*Data lines*:
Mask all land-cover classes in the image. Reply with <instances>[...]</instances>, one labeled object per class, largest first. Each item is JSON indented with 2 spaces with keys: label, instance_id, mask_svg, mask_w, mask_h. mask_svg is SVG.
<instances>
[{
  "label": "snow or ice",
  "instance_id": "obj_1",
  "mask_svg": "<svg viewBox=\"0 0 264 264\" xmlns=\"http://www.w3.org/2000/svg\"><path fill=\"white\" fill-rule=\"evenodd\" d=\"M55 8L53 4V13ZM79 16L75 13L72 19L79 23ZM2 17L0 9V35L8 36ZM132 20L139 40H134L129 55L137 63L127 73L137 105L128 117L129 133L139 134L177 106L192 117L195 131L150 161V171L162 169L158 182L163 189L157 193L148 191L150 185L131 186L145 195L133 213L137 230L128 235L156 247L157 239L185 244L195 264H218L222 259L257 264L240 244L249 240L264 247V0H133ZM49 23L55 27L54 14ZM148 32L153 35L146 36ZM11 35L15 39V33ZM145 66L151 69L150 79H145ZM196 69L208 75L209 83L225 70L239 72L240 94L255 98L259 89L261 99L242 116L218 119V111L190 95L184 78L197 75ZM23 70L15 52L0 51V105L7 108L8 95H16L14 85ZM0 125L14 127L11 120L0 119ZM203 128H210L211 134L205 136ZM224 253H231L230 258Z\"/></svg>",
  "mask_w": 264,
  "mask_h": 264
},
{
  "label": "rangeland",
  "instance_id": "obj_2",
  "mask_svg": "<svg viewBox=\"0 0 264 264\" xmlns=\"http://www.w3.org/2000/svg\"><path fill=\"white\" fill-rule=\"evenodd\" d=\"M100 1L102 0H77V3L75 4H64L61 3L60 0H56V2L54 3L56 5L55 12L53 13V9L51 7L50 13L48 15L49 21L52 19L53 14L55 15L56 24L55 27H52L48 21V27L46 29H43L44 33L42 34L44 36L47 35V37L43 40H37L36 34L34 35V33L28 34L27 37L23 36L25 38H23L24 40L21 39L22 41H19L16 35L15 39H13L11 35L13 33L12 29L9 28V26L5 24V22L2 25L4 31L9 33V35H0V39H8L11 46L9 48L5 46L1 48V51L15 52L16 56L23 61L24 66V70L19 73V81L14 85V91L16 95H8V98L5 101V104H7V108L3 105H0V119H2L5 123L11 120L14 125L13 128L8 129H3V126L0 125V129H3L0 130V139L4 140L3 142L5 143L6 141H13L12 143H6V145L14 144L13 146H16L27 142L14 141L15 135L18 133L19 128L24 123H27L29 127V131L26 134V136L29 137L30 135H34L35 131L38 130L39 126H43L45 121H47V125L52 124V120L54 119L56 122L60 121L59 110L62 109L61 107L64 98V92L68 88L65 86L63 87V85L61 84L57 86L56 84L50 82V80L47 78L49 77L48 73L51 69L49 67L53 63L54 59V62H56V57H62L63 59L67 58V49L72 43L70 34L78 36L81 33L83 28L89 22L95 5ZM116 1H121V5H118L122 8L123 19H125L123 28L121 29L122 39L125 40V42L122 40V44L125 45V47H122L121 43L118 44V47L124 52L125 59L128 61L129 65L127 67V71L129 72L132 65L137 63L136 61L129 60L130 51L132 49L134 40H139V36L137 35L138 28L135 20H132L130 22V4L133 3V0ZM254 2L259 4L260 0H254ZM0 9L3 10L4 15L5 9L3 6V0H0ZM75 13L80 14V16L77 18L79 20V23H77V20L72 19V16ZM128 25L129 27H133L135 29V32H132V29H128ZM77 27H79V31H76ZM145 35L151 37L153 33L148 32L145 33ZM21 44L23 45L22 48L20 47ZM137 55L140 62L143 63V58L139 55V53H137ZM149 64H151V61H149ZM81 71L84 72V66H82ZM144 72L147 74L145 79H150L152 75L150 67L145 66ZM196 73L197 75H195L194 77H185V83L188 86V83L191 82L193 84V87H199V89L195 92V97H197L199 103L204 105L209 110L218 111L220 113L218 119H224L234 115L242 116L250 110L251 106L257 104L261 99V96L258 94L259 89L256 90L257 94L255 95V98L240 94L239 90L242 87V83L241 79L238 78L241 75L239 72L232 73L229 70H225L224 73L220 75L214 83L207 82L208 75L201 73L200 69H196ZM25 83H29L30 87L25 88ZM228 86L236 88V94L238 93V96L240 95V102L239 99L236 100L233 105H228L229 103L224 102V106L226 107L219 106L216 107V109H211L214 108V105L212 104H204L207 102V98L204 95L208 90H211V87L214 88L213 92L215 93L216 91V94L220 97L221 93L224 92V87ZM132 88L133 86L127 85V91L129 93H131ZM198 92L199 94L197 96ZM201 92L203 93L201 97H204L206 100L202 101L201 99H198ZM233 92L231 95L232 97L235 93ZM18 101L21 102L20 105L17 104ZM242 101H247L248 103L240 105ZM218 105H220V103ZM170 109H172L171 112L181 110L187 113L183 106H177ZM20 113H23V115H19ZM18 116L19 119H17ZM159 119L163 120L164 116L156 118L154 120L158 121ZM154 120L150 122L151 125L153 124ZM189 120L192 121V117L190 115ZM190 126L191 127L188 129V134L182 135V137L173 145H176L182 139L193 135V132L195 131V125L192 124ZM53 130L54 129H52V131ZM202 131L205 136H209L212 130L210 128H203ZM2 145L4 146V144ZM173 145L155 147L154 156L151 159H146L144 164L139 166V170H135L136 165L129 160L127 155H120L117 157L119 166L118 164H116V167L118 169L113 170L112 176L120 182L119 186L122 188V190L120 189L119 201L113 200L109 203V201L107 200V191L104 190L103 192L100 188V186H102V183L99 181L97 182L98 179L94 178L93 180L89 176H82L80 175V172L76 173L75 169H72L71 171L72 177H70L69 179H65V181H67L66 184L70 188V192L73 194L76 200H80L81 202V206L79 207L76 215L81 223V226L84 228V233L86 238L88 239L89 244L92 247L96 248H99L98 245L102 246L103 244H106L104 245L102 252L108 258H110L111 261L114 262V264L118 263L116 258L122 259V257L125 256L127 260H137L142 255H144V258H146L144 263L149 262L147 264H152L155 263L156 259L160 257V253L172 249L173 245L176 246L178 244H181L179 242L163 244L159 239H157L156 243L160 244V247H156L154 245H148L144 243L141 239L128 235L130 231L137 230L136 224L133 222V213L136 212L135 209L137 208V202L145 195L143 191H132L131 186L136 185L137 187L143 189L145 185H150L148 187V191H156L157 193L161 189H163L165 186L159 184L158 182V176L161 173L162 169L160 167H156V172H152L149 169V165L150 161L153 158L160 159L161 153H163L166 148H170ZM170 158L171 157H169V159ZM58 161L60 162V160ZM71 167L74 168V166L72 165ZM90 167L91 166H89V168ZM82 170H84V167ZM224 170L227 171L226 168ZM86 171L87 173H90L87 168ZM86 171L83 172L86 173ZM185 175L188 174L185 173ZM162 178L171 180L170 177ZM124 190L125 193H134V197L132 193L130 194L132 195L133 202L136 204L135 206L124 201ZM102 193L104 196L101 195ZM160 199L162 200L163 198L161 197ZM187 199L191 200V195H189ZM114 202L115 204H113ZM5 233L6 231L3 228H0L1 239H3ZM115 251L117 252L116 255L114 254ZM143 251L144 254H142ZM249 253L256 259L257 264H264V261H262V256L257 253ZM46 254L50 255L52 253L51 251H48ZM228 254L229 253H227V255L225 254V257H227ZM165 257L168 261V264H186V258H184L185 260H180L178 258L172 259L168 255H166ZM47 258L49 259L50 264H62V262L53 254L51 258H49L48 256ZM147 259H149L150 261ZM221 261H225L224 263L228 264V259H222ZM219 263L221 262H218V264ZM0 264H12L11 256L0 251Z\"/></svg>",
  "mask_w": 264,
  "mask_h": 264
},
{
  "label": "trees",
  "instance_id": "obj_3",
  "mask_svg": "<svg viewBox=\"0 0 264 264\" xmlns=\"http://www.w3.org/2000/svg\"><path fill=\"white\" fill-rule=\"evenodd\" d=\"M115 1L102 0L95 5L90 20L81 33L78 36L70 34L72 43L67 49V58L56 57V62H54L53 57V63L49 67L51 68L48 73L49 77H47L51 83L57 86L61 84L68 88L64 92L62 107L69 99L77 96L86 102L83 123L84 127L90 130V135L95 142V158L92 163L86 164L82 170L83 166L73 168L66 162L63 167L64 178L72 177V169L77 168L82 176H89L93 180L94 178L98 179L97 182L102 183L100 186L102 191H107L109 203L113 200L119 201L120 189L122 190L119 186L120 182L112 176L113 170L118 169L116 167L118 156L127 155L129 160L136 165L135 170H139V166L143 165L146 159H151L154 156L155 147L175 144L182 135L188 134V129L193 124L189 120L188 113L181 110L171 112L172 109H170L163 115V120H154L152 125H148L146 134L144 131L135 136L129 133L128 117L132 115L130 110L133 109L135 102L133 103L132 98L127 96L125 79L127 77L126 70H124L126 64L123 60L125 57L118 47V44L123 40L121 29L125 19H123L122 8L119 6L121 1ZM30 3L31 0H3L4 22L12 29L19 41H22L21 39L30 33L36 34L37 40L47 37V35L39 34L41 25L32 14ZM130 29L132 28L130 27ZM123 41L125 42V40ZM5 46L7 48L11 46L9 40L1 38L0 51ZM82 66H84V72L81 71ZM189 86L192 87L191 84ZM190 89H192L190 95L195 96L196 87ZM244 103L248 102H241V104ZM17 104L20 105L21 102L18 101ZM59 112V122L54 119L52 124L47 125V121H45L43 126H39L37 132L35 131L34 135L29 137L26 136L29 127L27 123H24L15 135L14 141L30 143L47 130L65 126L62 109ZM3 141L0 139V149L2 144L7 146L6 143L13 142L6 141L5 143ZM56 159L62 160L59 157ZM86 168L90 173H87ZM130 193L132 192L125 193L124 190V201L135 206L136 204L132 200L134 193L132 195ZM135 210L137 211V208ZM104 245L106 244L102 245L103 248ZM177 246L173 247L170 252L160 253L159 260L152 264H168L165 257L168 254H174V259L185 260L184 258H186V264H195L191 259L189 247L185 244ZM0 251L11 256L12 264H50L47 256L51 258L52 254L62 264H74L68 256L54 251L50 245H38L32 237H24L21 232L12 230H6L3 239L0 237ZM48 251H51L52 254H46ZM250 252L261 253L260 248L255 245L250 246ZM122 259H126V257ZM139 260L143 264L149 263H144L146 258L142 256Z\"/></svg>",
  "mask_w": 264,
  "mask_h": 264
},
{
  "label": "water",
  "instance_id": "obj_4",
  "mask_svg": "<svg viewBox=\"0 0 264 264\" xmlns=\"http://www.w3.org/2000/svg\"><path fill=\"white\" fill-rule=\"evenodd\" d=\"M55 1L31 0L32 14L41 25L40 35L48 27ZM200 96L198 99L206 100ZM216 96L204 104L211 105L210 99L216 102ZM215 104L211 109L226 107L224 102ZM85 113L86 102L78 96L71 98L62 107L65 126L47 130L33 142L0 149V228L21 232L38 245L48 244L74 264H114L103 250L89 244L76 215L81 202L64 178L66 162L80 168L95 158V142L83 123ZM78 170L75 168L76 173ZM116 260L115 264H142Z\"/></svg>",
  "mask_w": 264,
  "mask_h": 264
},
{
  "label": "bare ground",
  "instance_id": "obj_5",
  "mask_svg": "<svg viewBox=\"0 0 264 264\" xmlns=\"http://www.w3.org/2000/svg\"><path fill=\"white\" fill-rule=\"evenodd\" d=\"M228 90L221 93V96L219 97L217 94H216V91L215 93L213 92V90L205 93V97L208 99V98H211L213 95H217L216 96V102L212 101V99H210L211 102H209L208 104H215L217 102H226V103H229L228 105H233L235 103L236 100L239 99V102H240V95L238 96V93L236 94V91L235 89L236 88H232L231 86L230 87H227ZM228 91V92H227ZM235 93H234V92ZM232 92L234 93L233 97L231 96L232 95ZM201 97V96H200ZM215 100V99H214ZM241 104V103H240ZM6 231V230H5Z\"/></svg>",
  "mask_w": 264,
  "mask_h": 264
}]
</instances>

*Do this*:
Pull out each line of the records in which the word "label" appears.

*Full answer*:
Mask all land-cover classes in the image. Reply with <instances>[...]</instances>, one labeled object per class, largest first. Each item is JSON indented with 2 spaces with keys: label, instance_id, mask_svg, mask_w, mask_h. mask_svg is SVG.
  "label": "snow or ice",
  "label": "rangeland",
  "label": "trees",
  "label": "water",
  "label": "bare ground",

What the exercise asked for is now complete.